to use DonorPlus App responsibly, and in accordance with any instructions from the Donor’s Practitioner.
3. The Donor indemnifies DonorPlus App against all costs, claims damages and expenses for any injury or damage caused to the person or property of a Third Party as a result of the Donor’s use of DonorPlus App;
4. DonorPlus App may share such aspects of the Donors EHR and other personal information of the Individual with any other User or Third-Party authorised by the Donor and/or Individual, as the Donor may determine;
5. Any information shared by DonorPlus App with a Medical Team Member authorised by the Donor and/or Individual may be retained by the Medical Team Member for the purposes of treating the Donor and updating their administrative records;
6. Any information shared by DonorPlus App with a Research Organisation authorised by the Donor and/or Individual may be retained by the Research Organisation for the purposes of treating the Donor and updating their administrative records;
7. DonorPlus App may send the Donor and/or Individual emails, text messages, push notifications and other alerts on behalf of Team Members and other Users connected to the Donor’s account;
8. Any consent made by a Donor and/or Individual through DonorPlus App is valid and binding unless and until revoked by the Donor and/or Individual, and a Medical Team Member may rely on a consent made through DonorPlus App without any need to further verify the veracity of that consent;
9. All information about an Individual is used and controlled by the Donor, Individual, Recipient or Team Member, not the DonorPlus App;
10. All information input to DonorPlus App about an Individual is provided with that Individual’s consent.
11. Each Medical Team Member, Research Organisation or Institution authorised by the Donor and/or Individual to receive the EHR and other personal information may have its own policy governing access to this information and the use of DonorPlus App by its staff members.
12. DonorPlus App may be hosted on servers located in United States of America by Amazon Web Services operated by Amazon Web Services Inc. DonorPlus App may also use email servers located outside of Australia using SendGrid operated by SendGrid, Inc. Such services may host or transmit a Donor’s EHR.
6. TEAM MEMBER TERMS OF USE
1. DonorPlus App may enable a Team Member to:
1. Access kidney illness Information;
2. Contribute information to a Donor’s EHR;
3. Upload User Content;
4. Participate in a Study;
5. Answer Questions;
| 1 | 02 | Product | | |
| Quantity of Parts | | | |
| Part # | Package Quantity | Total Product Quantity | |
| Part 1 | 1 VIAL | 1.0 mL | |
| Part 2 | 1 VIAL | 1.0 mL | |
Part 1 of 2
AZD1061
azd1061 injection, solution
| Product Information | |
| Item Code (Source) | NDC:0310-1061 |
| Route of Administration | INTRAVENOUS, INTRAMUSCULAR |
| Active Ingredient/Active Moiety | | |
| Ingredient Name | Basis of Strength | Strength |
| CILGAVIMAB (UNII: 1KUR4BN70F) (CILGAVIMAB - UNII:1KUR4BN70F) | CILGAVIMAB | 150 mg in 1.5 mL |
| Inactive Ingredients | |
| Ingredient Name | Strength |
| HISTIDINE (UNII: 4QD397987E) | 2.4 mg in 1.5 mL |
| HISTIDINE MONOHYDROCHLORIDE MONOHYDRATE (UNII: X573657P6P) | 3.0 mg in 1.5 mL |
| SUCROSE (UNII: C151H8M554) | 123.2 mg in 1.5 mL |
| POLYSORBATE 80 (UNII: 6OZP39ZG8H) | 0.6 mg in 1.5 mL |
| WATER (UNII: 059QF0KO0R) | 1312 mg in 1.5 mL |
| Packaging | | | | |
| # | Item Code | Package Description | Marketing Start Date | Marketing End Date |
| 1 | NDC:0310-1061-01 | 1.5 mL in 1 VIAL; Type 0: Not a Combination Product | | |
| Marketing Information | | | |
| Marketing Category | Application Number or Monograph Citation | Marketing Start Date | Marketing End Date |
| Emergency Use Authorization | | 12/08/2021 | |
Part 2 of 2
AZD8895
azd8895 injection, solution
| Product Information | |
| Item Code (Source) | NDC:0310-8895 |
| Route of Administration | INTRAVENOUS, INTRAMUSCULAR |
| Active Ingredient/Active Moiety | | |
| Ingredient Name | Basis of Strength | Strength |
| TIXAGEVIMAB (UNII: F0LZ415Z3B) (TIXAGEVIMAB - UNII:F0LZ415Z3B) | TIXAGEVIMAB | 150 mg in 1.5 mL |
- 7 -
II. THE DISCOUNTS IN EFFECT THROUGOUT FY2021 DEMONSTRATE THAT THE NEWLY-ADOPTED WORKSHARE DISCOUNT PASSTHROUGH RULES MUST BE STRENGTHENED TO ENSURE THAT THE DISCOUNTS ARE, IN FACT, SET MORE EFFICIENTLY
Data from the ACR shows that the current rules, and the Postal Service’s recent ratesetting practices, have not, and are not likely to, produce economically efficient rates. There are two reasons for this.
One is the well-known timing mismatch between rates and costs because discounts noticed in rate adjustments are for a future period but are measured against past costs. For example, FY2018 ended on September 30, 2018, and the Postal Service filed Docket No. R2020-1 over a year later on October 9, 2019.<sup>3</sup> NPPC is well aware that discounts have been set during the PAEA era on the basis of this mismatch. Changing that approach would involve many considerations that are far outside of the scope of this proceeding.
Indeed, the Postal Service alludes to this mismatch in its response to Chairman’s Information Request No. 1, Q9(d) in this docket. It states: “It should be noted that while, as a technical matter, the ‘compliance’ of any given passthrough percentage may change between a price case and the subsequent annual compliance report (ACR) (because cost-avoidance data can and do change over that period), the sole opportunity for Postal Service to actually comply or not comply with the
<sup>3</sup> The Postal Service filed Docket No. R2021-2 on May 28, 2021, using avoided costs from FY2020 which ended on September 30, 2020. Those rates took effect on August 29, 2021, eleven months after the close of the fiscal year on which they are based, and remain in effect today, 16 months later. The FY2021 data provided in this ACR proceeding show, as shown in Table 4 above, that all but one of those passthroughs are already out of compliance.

· · ·

_What to work on_. For the listing above, print only the lines starting at the line containing "Part 1 | 1 VIAL" and ending at the line containing "Data from the", exactly, both included.

_Answer to this problem_.
| Part 1 | 1 VIAL | 1.0 mL | |
| Part 2 | 1 VIAL | 1.0 mL | |
Part 1 of 2
AZD1061
azd1061 injection, solution
| Product Information | |
| Item Code (Source) | NDC:0310-1061 |
| Route of Administration | INTRAVENOUS, INTRAMUSCULAR |
| Active Ingredient/Active Moiety | | |
| Ingredient Name | Basis of Strength | Strength |
| CILGAVIMAB (UNII: 1KUR4BN70F) (CILGAVIMAB - UNII:1KUR4BN70F) | CILGAVIMAB | 150 mg in 1.5 mL |
| Inactive Ingredients | |
| Ingredient Name | Strength |
| HISTIDINE (UNII: 4QD397987E) | 2.4 mg in 1.5 mL |
| HISTIDINE MONOHYDROCHLORIDE MONOHYDRATE (UNII: X573657P6P) | 3.0 mg in 1.5 mL |
| SUCROSE (UNII: C151H8M554) | 123.2 mg in 1.5 mL |
| POLYSORBATE 80 (UNII: 6OZP39ZG8H) | 0.6 mg in 1.5 mL |
| WATER (UNII: 059QF0KO0R) | 1312 mg in 1.5 mL |
| Packaging | | | | |
| # | Item Code | Package Description | Marketing Start Date | Marketing End Date |
| 1 | NDC:0310-1061-01 | 1.5 mL in 1 VIAL; Type 0: Not a Combination Product | | |
| Marketing Information | | | |
| Marketing Category | Application Number or Monograph Citation | Marketing Start Date | Marketing End Date |
| Emergency Use Authorization | | 12/08/2021 | |
Part 2 of 2
AZD8895
azd8895 injection, solution
| Product Information | |
| Item Code (Source) | NDC:0310-8895 |
| Route of Administration | INTRAVENOUS, INTRAMUSCULAR |
| Active Ingredient/Active Moiety | | |
| Ingredient Name | Basis of Strength | Strength |
| TIXAGEVIMAB (UNII: F0LZ415Z3B) (TIXAGEVIMAB - UNII:F0LZ415Z3B) | TIXAGEVIMAB | 150 mg in 1.5 mL |
- 7 -
II. THE DISCOUNTS IN EFFECT THROUGOUT FY2021 DEMONSTRATE THAT THE NEWLY-ADOPTED WORKSHARE DISCOUNT PASSTHROUGH RULES MUST BE STRENGTHENED TO ENSURE THAT THE DISCOUNTS ARE, IN FACT, SET MORE EFFICIENTLY
Data from the ACR shows that the current rules, and the Postal Service’s recent ratesetting practices, have not, and are not likely to, produce economically efficient rates. There are two reasons for this.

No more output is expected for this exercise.